A more recent decision reviewed and applied these principles, Leopard Marine & Trading, Ltd. v Easy Street Ltd., 2016 U.S. Dist LEXIS 51568 (S.D.N.Y. 2016), and found that the claims of a bunker supplier against a ship should not be enforced on the grounds of laches.
Easy Street supplied bunkers to the subject ship in August 2011 upon the order of the ship’s time charterer, Allied Maritime (Allied). Under United States law, Easy Street gained a maritime lien against the ship in rem. Allied subsequently went bankrupt and did not pay Easy Street for the bunkers so supplied. In April 2015, Easy Street arrested the ship in Panama. The ship’s owner filed an action against Easy Street in New York asking the court to declare that laches barred enforcement of Easy Street’s lien.
The judge acknowledged that Easy Street’s claim was not barred by New York statute, but that did not end the enquiry because, as the judge stated in Larios, the formulation was a ‘rule of thumb’. A court still has to look at the facts of the particular case and analyse whether the delay was unreasonable and the defendant had been so prejudiced. Here, the judge found that Easy Street inexcusably delayed enforcing its lien because:
- It made no attempt to arrest the ship prior to 6 November 2012, when Allied was declared bankrupt, which was more than a year after Allied’s bill had become due.
- Rather than promptly enforcing its in rem claim against the ship, Easy Street accepted assurances from Allied that it would pay the many outstanding bunker invoices, eventually.
- There were several jurisdictions that the ship visited where Easy Street could have arrested the ship, prior to Panama in August 2015, which would have enforced the United States law lien. Indeed, Easy Street arrested other ships in these jurisdictions.
The judge also found that the ship’s owner had been prejudiced by the delay:
- If it had known Easy Street had not been paid and intended to arrest the ship to enforce its lien, the owner could have exercised the contractual rights it had against Allied at the time of delivery.
- Asserting a claim in Allied’s bankruptcy proceedings now was futile.
Concluding on the issue of harm and prejudice, the judge stated:
‘The question is whether Leopard was harmed, at any time, in ways that could have been prevented by Easy Street taking action. If harm had occurred but Easy Street still timely brought its claim, then Leopard would bear the costs of the harm. But if a lienholder waits for too long with no excuse, it must bear the prejudicial costs.’

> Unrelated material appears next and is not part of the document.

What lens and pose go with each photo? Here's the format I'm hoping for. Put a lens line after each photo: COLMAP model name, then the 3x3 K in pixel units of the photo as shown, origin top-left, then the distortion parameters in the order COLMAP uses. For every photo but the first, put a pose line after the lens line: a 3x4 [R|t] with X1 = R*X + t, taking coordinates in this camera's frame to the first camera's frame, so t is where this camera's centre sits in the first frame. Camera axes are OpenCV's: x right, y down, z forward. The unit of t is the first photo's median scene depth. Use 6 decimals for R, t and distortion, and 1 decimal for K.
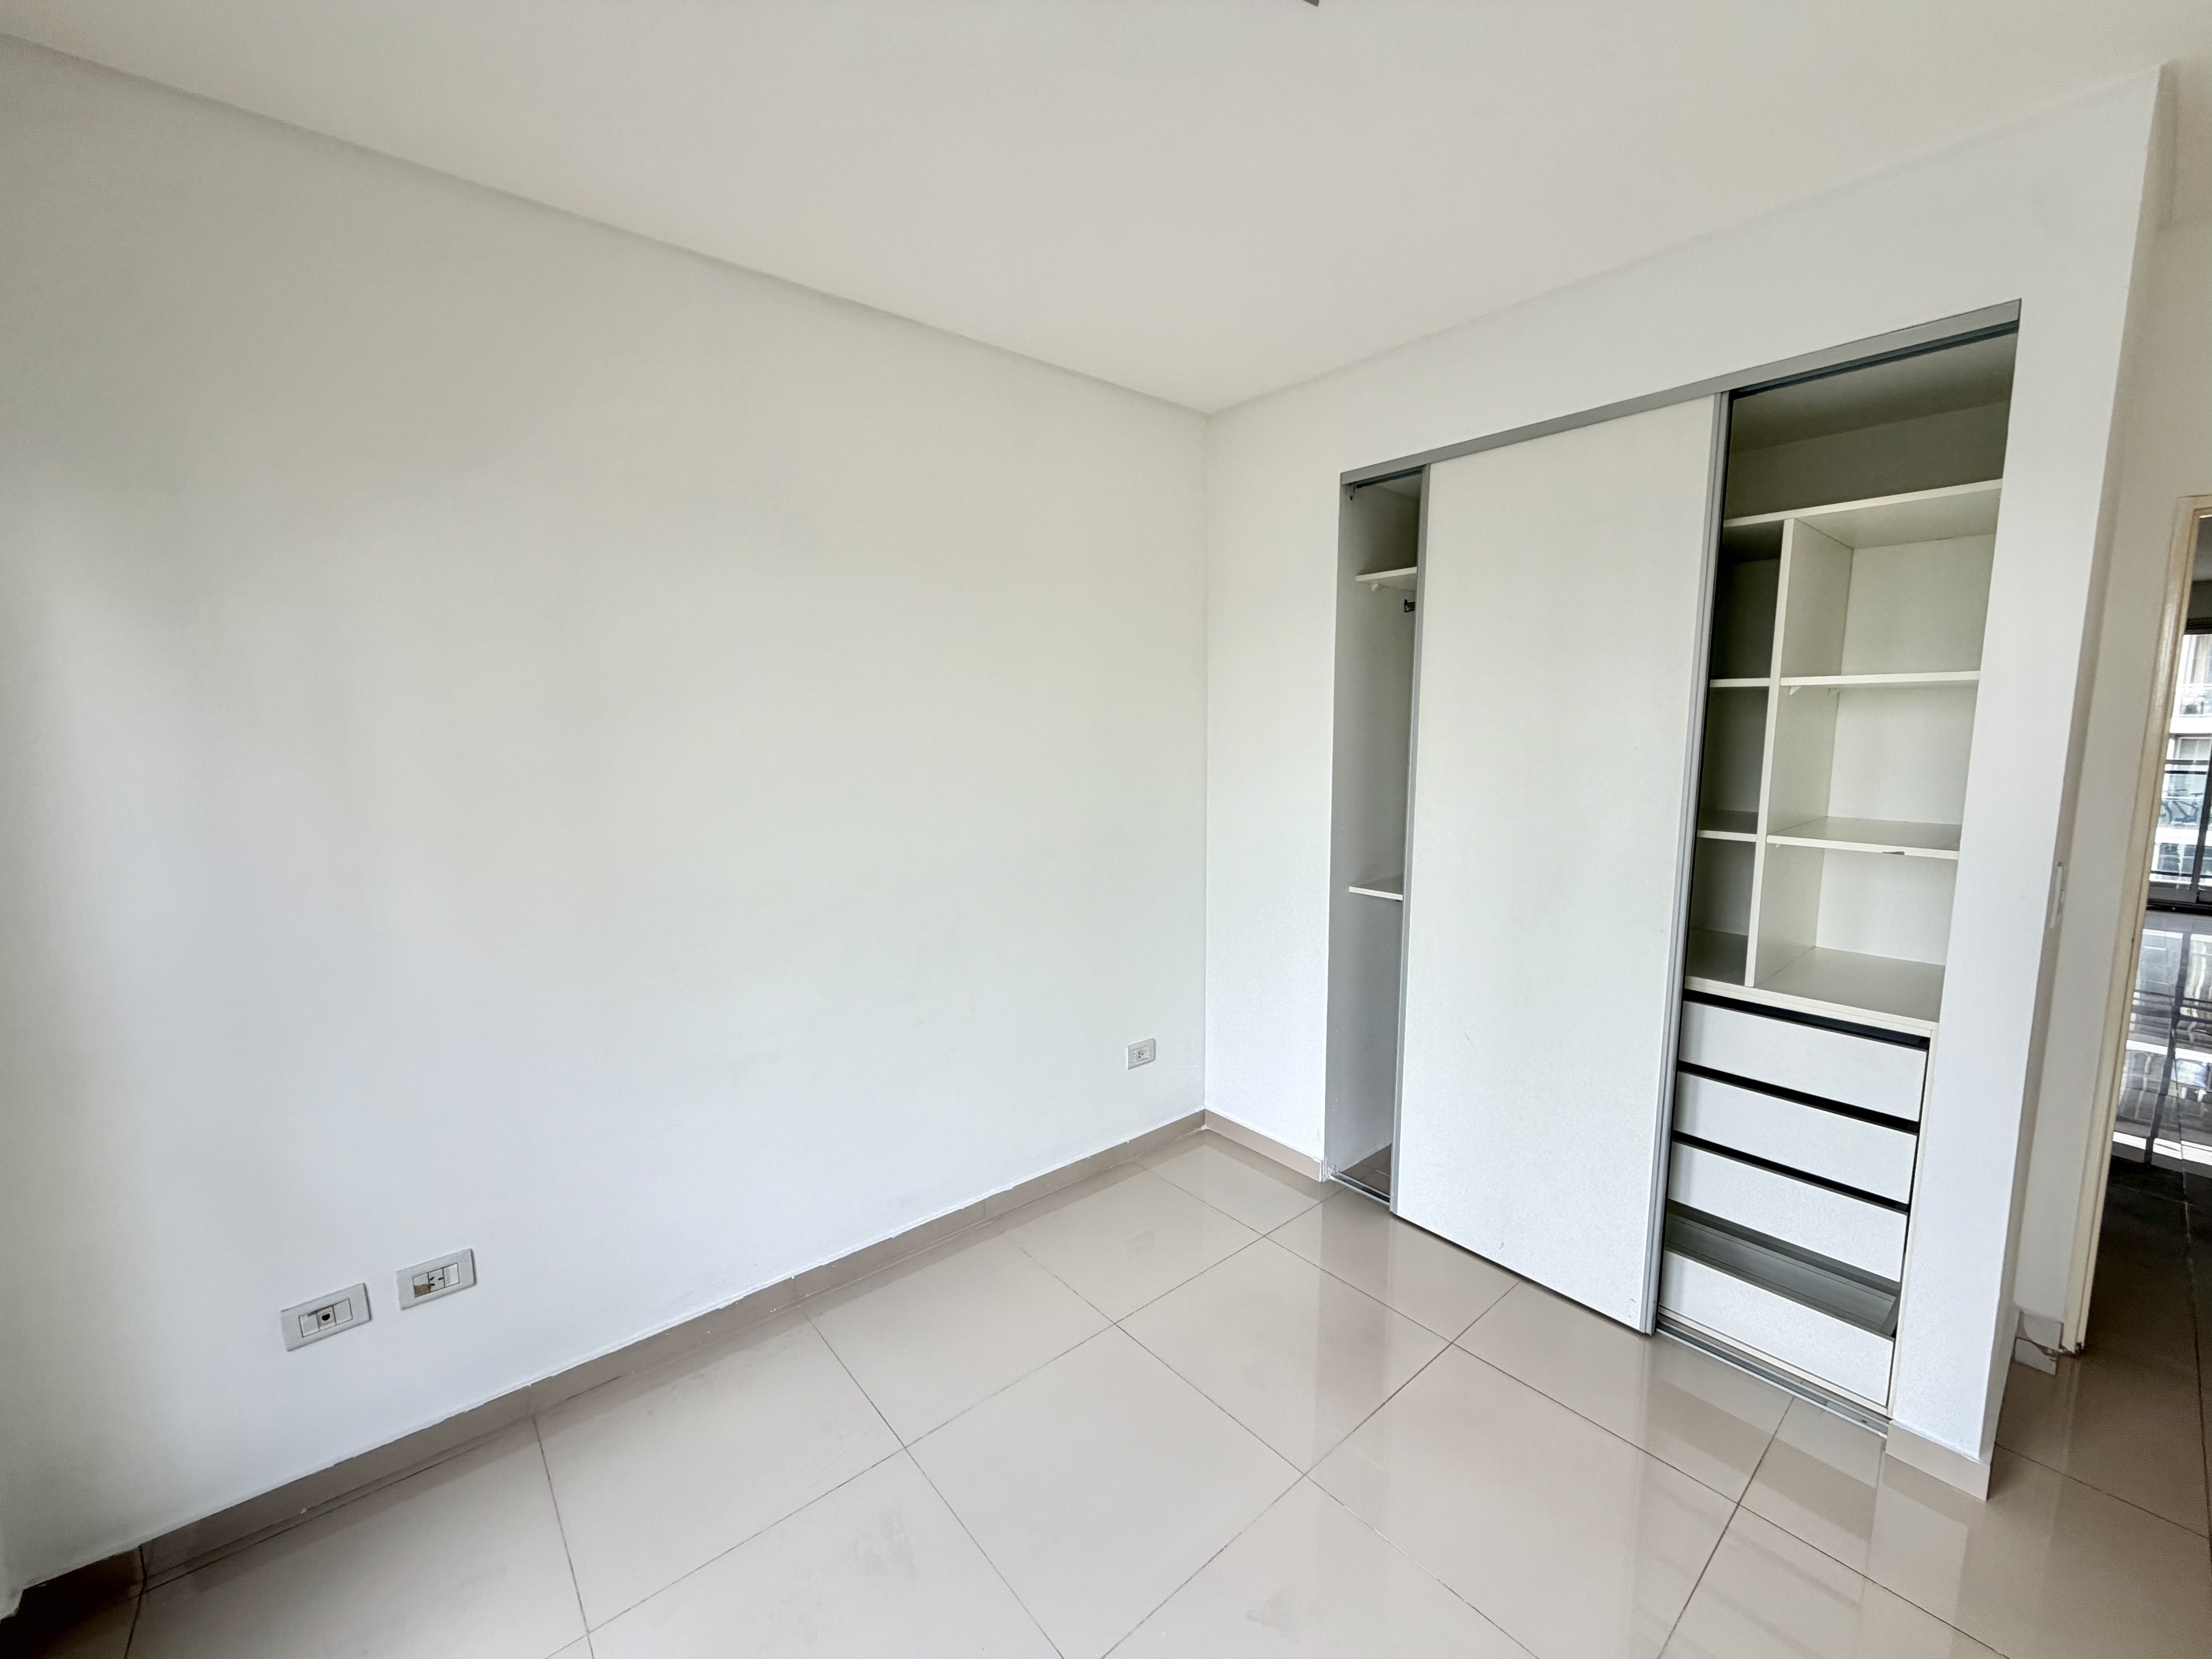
lens RADIAL K [[878.0, 0, 1116.5], [0, 878.0, 841.3], [0, 0, 1]] dist [0.003399, 0.000800]
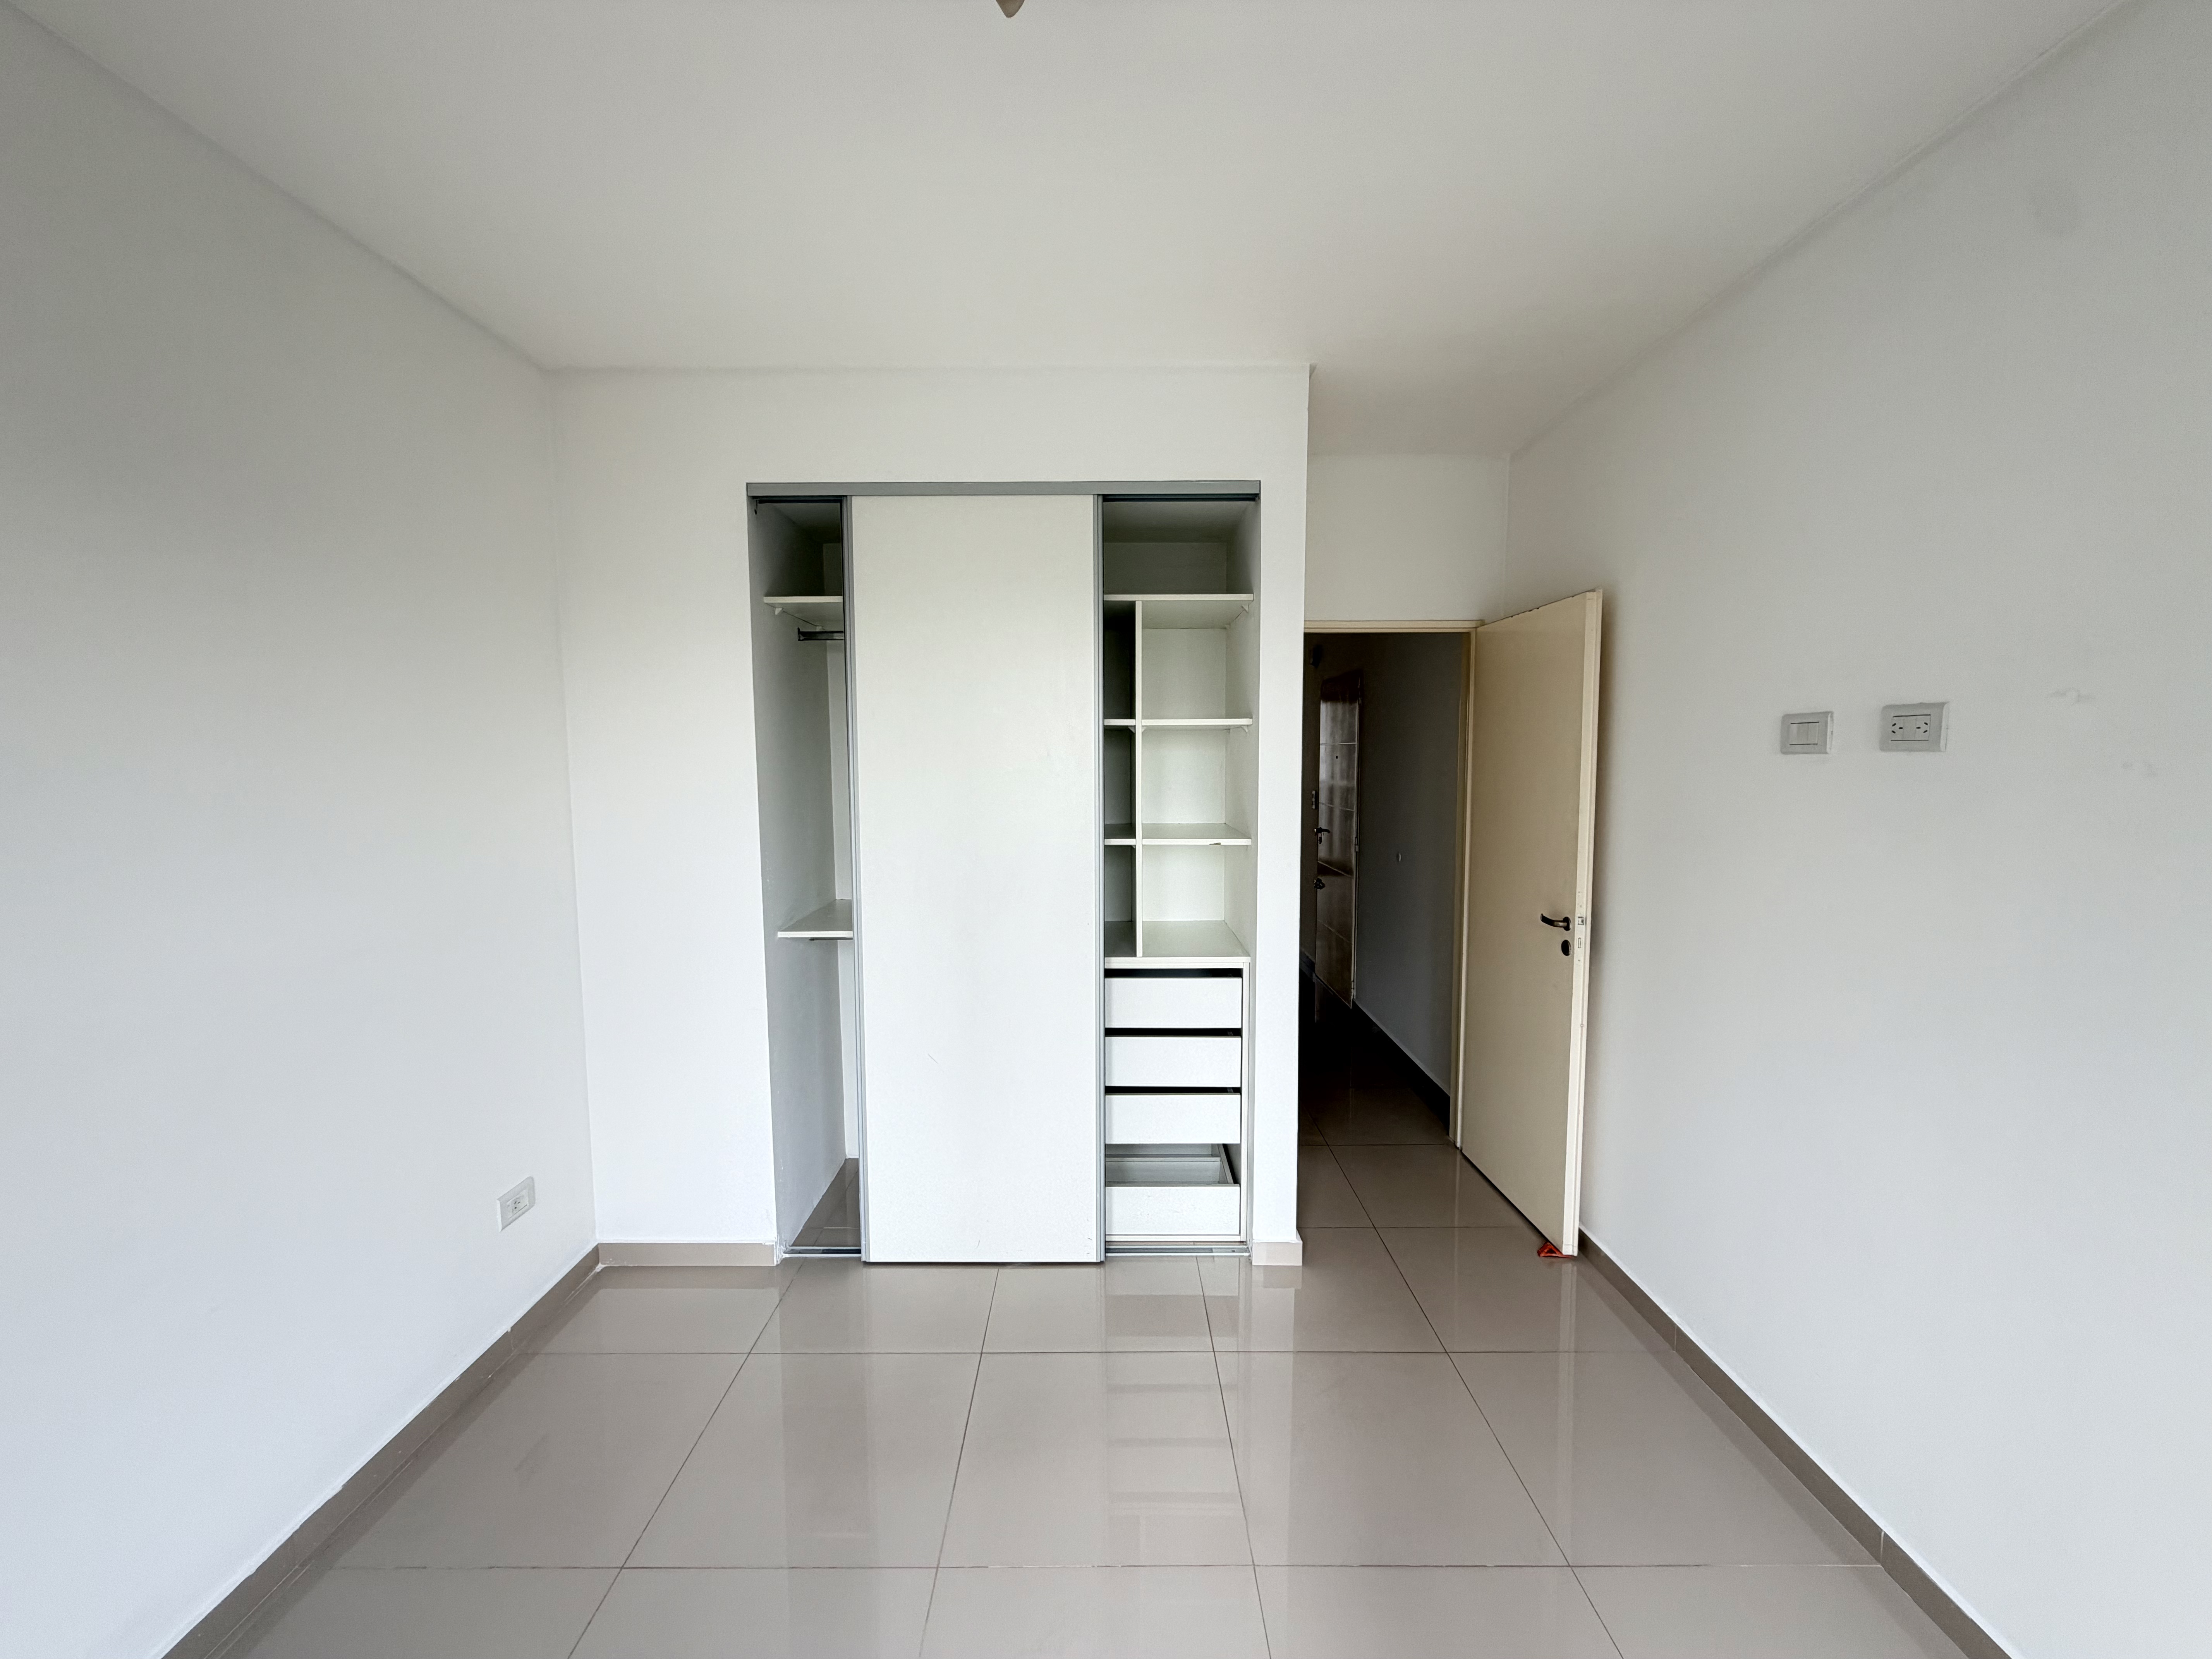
lens RADIAL K [[878.0, 0, 1107.0], [0, 878.0, 837.9], [0, 0, 1]] dist [0.003399, 0.000800]
pose [[0.653005, -0.074544, 0.753676, -0.259264], [0.104982, 0.994447, 0.007398, -0.022325], [-0.750042, 0.074291, 0.657204, 0.172006]]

Accordingly, the judge here found that there was ‘inexcusable delay by Easy Street and prejudice to Leopard’ and held ‘that enforcement of Easy Street’s lien is barred by laches’.
The lack of a statute of limitations in United States maritime claims can be frustrating – and costly. However, this case (which is on appeal) shows that United States courts will consider the facts of each case and, when appropriate, find that a claim is untimely made and, therefore, timebarred.
1 This article does not concern maritime torts that result in personal injury or death. In those cases, there is a statute of limitations, 46 United StatesC 30106, which requires such claims to be brought within three years.